╭──
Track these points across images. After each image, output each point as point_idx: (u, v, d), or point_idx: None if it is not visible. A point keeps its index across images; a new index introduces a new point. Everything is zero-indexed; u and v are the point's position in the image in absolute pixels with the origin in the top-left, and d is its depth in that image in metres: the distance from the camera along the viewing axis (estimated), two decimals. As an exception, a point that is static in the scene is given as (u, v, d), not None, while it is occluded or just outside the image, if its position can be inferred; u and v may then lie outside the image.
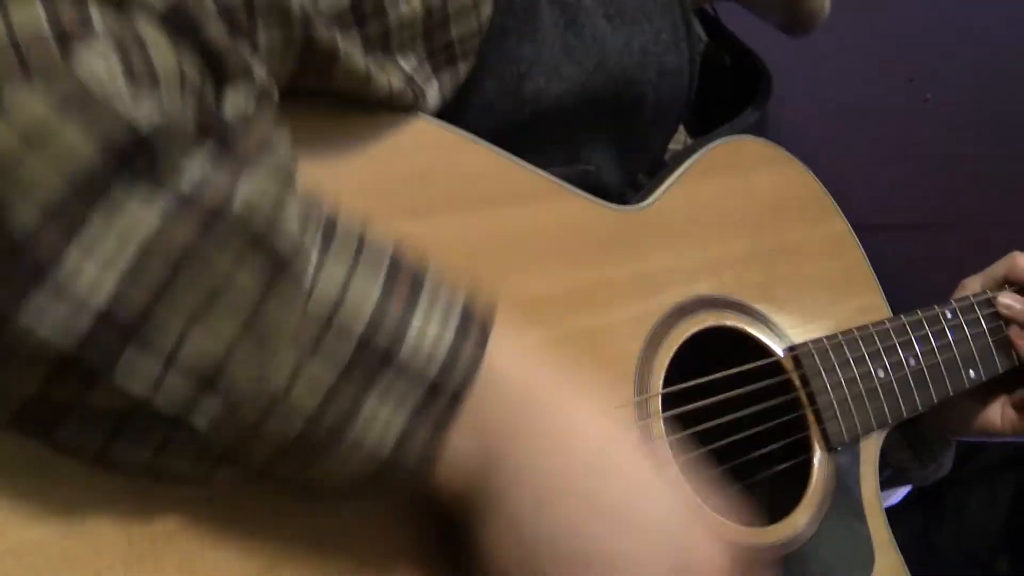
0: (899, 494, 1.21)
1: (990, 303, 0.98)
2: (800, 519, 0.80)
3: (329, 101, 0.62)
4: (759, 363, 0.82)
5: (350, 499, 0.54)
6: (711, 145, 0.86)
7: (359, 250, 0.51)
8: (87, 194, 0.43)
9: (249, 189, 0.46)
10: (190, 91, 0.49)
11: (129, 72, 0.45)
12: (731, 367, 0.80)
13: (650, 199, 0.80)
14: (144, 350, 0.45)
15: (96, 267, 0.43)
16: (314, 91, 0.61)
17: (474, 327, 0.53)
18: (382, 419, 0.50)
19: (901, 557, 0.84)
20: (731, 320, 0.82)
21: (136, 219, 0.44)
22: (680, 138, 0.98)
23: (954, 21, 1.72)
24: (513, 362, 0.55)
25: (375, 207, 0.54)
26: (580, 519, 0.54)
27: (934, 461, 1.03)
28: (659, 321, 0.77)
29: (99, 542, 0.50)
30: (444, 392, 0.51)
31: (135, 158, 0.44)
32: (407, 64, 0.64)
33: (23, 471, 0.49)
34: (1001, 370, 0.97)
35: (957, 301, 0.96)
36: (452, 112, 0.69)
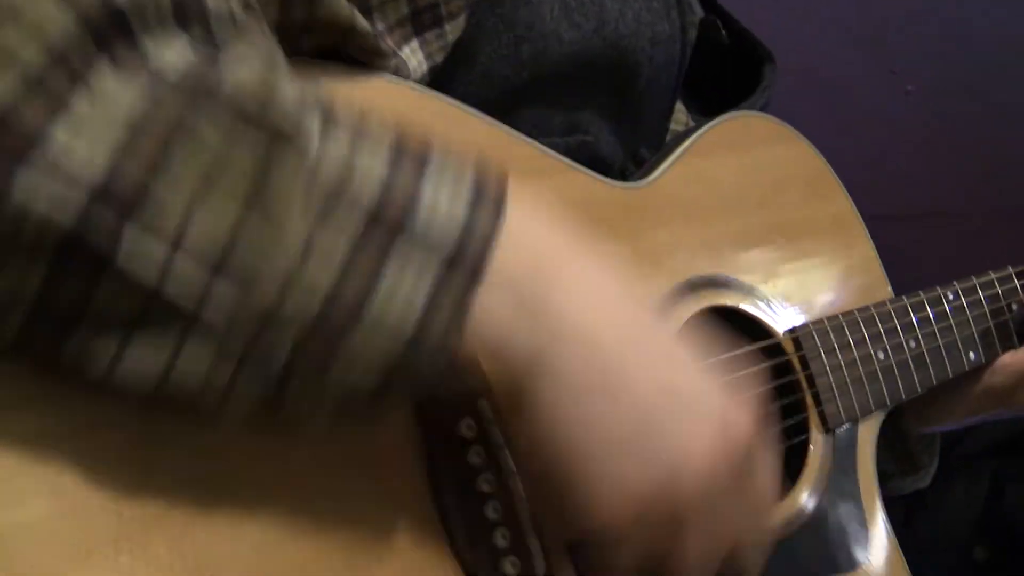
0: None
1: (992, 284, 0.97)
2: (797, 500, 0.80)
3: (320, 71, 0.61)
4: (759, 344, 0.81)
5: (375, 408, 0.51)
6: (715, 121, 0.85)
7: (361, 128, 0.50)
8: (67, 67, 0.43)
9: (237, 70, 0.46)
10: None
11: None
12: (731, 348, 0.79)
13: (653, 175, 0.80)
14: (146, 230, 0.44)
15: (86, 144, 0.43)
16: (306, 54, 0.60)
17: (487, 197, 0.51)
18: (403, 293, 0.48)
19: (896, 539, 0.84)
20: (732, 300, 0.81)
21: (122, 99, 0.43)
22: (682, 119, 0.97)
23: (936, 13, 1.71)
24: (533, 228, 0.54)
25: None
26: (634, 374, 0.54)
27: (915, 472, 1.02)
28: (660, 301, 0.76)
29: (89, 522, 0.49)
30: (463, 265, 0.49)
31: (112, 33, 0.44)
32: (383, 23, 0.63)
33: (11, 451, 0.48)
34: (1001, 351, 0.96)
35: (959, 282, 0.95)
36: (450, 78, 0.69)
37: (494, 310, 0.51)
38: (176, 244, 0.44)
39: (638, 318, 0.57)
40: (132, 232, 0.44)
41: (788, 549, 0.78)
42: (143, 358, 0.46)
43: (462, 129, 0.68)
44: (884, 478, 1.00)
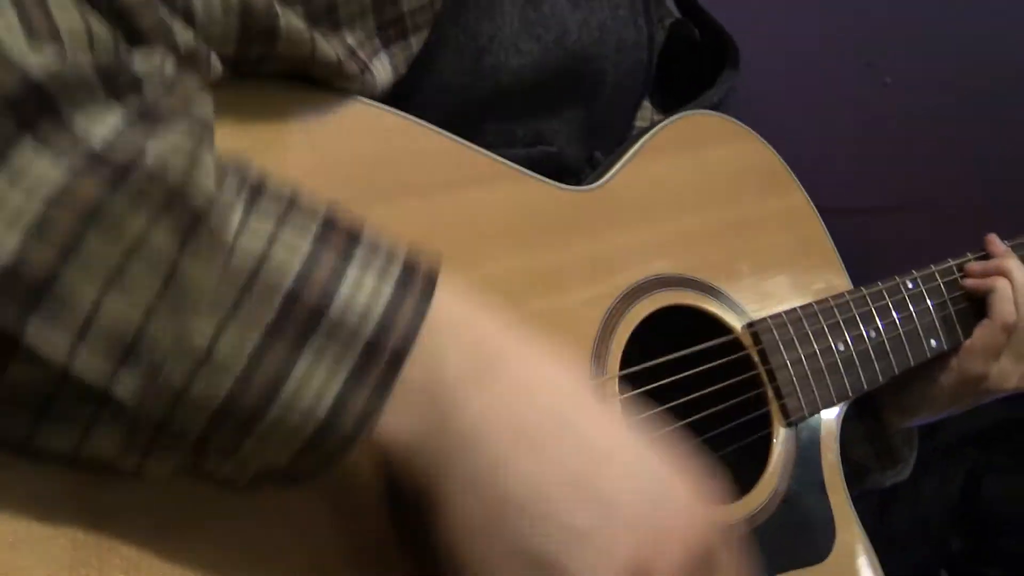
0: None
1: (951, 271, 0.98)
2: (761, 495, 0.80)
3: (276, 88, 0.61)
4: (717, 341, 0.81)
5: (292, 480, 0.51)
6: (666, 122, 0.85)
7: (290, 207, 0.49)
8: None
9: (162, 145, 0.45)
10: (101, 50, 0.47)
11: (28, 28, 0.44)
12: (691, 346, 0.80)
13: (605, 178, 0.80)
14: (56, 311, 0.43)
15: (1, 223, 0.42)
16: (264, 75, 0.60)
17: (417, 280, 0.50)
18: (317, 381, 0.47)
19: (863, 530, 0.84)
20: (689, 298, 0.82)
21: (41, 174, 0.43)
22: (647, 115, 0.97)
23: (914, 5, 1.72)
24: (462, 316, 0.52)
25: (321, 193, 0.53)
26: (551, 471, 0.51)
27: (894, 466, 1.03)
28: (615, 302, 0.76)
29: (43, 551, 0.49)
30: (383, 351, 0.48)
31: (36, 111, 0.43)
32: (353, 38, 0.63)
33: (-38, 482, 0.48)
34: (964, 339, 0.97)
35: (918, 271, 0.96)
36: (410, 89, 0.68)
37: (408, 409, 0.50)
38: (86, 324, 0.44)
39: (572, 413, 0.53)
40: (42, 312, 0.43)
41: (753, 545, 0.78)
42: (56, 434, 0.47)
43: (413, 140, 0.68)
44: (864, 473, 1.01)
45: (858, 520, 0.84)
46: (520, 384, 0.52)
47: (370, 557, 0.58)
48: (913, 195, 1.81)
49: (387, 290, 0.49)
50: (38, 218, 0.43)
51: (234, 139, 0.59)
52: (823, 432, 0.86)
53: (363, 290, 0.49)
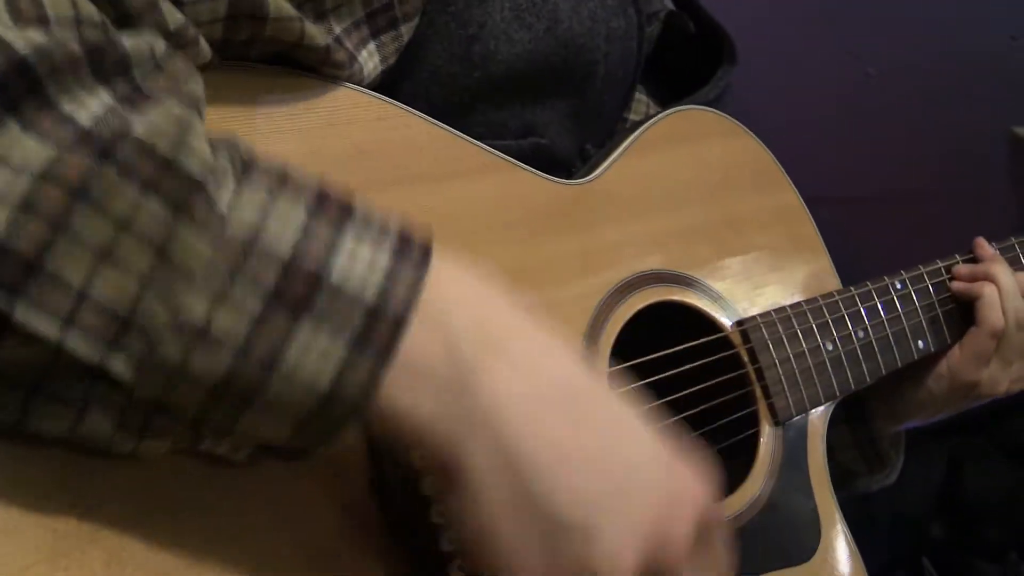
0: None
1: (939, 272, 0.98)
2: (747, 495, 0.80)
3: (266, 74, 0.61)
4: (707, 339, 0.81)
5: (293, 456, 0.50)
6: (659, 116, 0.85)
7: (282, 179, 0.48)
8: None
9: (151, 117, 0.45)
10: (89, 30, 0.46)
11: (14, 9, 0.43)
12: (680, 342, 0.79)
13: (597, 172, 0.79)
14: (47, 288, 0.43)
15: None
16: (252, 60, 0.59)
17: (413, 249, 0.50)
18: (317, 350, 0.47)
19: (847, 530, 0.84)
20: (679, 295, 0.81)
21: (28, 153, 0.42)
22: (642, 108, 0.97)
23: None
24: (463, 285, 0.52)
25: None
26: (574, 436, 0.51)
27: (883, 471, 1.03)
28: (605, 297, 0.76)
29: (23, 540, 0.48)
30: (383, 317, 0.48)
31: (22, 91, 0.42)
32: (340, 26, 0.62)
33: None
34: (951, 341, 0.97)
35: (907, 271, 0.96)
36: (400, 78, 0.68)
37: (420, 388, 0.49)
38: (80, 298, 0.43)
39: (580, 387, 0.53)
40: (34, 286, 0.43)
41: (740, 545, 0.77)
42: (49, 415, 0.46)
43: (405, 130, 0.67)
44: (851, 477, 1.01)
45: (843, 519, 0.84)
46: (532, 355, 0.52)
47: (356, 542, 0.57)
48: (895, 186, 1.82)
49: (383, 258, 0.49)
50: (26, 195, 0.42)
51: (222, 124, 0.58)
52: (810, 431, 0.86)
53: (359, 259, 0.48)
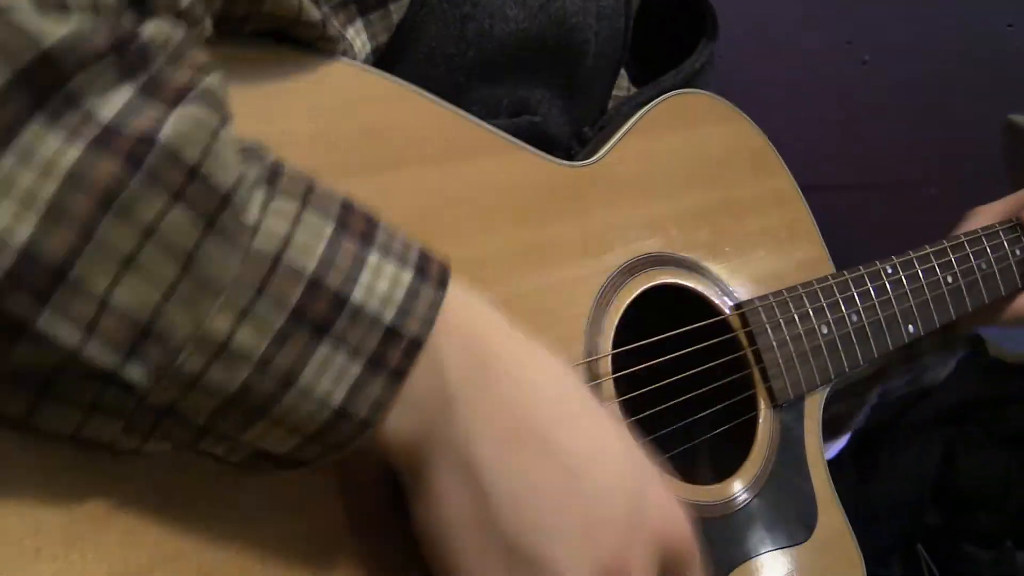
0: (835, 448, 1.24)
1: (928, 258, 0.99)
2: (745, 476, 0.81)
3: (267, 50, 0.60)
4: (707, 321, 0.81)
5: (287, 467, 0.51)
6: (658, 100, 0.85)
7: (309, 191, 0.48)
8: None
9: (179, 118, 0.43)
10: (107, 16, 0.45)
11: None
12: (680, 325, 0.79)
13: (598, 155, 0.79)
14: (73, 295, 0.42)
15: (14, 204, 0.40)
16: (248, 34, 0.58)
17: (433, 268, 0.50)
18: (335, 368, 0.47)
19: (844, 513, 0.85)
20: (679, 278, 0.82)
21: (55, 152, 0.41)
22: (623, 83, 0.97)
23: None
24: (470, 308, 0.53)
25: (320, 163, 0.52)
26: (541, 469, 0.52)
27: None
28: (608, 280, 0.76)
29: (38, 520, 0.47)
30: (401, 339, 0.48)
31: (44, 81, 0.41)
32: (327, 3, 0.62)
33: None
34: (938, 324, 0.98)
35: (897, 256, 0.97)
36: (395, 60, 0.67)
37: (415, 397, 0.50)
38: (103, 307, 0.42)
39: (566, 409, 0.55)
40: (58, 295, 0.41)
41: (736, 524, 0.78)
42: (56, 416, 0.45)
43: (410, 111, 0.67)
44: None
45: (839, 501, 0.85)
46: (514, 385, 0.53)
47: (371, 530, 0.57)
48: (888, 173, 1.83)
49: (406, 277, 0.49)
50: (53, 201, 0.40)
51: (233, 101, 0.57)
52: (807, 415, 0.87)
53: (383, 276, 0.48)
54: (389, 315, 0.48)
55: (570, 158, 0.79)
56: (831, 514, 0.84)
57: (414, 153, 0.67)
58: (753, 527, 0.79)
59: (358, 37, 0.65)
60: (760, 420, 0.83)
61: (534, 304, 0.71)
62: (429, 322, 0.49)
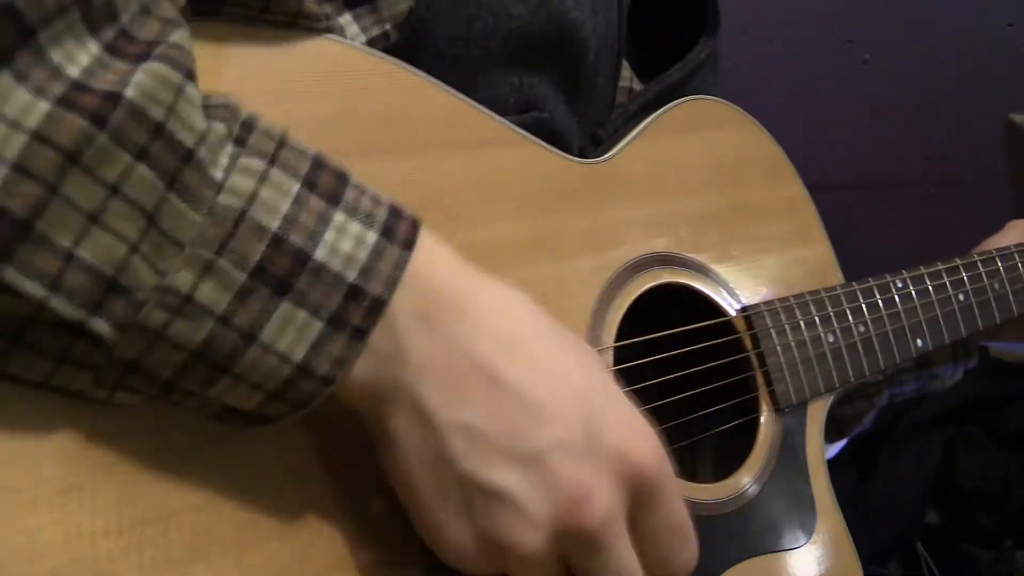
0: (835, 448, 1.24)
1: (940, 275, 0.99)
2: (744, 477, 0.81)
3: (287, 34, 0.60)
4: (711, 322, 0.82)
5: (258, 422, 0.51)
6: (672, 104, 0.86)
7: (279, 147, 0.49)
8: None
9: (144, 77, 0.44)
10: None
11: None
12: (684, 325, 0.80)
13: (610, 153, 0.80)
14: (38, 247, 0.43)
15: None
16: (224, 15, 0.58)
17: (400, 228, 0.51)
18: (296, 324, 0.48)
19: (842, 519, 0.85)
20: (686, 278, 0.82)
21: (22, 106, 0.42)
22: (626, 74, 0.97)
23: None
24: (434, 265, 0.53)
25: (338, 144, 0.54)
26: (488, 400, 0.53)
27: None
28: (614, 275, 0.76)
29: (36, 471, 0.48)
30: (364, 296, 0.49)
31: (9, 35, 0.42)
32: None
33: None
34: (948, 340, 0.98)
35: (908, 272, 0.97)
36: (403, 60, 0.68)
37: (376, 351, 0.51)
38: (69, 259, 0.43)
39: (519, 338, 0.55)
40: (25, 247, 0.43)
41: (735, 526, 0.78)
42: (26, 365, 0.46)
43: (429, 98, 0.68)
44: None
╰──
PROBLEM TO WORK ON
All that belongs in the answer is the run of lines above from the line containing "10: (190, 91, 0.49)" through the line containing "24: (513, 362, 0.55)", exactly as written.

EXPECTED ANSWER
10: (190, 91, 0.49)
11: (129, 72, 0.45)
12: (731, 367, 0.80)
13: (650, 199, 0.80)
14: (144, 350, 0.45)
15: (96, 267, 0.43)
16: (314, 91, 0.61)
17: (474, 327, 0.53)
18: (382, 419, 0.50)
19: (901, 557, 0.84)
20: (731, 320, 0.82)
21: (136, 219, 0.44)
22: (680, 138, 0.98)
23: (954, 21, 1.72)
24: (513, 362, 0.55)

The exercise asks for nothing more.